Problem description — From the following material, say how many lines have "hand" in them; write only the number.

Supplied material —
Start of Block

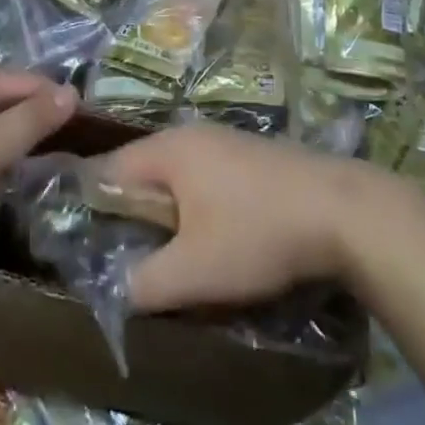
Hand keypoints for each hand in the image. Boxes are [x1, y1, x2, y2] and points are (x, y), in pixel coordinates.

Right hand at [97, 123, 392, 312]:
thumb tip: (115, 290)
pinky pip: (205, 178)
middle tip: (124, 256)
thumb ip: (145, 283)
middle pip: (142, 171)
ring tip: (165, 253)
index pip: (108, 170)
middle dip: (131, 212)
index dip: (90, 205)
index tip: (82, 242)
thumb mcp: (195, 271)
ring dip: (166, 211)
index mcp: (167, 149)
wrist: (341, 210)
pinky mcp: (250, 156)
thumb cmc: (257, 233)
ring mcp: (224, 141)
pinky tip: (211, 236)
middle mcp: (190, 134)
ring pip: (177, 176)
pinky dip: (196, 205)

End of Block

Reply to the exercise — 2